Question

Help!
How can one determine the equilibrium constant?
(Experiment procedure along with calculations are needed).
For this, I chose the reaction between ethanol and ethanoic acid (esterification rxn).

Answer 1

okay, you need to find a way to monitor either the concentration of product or one of the reactants.

I can think of a few ways that are relatively simple.

For both, you'll have to run the reaction several times (repeats)

1. using UV-VIS spectrophotometry if one of the reactants or the product have different absorption spectrum.

You'll have to use the beer-lambert law.

2. Do a titration to measure how much ethanoic acid you have left.

From here you can find how much product formed and the constant.

Answer 2

a problem with 2 is that you might hydrolyze the ester, so you would have to separate them...

Answer 3

I'll still confused. I have a procedure but I'm not quite certain if it'll be effective. Here it is:
1) Burettes are to be set up in the lab containing the following: ethyl ethanoate, ethanoic acid, 3 mol/dm^3, ethanol and distilled water.

2) Before starting, make sure the reagent bottle has a well-fitting stopper. Run the liquids into the reagent bottle from the burettes and stopper immediately to prevent evaporation. Shake well, then allow the bottle to stand at room temperature for a week, to allow the mixture to reach equilibrium.

3) After one week- Titrate the whole of the mixture in the bottle with 1.0 mol/dm^3 NaOH using phenolphthalein as the indicator.

4) In order to find the exact conc. of the HCl catalyst, titrate 5cm^3 of the 3 mol/dm^3 HCl with 1.0 mol/dm^3 NaOH.
5) Finally, weigh 5cm^3 of each of the liquids used to make up your mixture (including the HCl).

As for the calculations, I have no idea how to begin. Every time I research, I keep getting different things that leaves me confused :/

Answer 4

Overall it's good. but there are a few problems to address

"3) After one week- Titrate the whole of the mixture in the bottle with 1.0 mol/dm^3 NaOH using phenolphthalein as the indicator."

If you add NaOH to the solution, you'll hydrolyze some of the ester, leaving you with more acid.
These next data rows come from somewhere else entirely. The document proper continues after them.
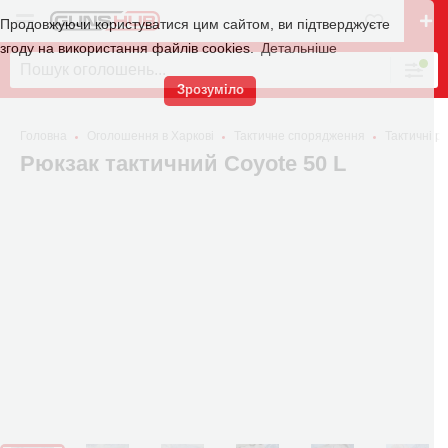
Продовжуючи користуватися цим сайтом, ви підтверджуєте
згоду на використання файлів cookies.
Детальніше
Зрозуміло
Головна
Оголошення в Харкові
Тактичне спорядження
Тактичні р
Рюкзак тактичний Coyote 50 L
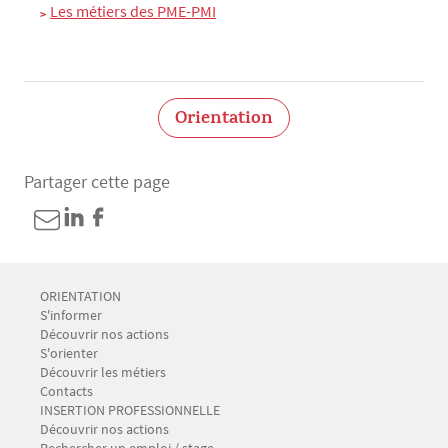
Les métiers des PME-PMI
Orientation
Partager cette page
Menu Footer CIO-BAIP 1
ORIENTATION
S'informer
Découvrir nos actions
S'orienter
Découvrir les métiers
Contacts
Menu Footer CIO-BAIP 2
INSERTION PROFESSIONNELLE
Découvrir nos actions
This will make the concentration of acid appear larger.

"4) In order to find the exact conc. of the HCl catalyst, titrate 5cm^3 of the 3 mol/dm^3 HCl with 1.0 mol/dm^3 NaOH."

You already know the amount of catalyst (you added it in the beginning); it's concentration does not change, but you do have to take this into account when titrating.

The calculations are easy. you could find the molarity of a sample from the titration with:

\(M_{acid}V_{acid}=M_{base}V_{base}\)

then subtract it from the initial amount (that you added). Then you'd also know the concentrations of the ester and the alcohol.

You could then just plug these into the equilibrium expresion.

Answer 5

Can I have an example, please? If I have an example, I'll understand it completely.

Answer 6

An example of what exactly?

Answer 7

The calculation.

Answer 8

Also, during titration, when a slight purple colour is seen , do I stopper immediately and measure the volume? Is that the equilibrium point?

Answer 9

oh okay, sure.

Lets say you titrate the acid with NaOH (note that acid is monoprotic).

You end up using 15 mL of 0.1 M NaOH on 20 mL of a sample of the solution (remember that you need to separate the acid from the ester because you'll have some hydrolysis).

The concentration of the acid is: \(0.1M*0.015~L=M_{acid}*0.02~L\rightarrow M_{acid}=0.075~M\)

Now let's say you initially put (any volume) of 0.1 M ethanoic acid - and 0.1 M ethanol.

Using an ICE table we can find their values at equilibrium
acid alcohol ester
I 0.1 M 0.1 M 0
C -x -x +x (this is apparent from the balanced equation)
E 0.1 -x 0.1-x x

we know that at equilibrium, the acid concentration is 0.075 M

so 0.075 M = 0.1 -x; x=0.025 M

so we plug everything into the equation:

\(K=\dfrac{[ester]}{[acid]*[alcohol]}=\dfrac{0.025~M}{0.075~M*0.075~M}=4.44\)

Answer 10

Also, during titration, when a slight purple colour is seen , do I stopper immediately and measure the volume? Is that the equilibrium point?


that would be the equivalence point, where you have added the same amount of base as there was of acid.

Answer 11

I see.

I understand it completely now. My questions have been answered and for that, thank you so much. Also, how do I tabulate my results? That's actually the last thing I need in order to complete this planning and designing lab.

Answer 12

So the results are the equilibrium constants. Since you'll repeat this a number of times, you'll have to take an average (add the K's up and divide the by the number of trials); you could take this a step further and calculate the standard deviation.

Answer 13

Got it. okay, I'll do it since my teacher loves calculating the standard deviation for test scores.

A massive thank you for helping me!

One more thing, do I have to find the number of moles for anything?

Answer 14

no problem at all!

not directly, it's hidden in \(M_1V_1=M_2V_2\);

its a shortcut you can use because the coefficients in the balanced reaction are 1 for both.

You could do this "the long way", but it works out the same.

Answer 15

Got it. Thanks again!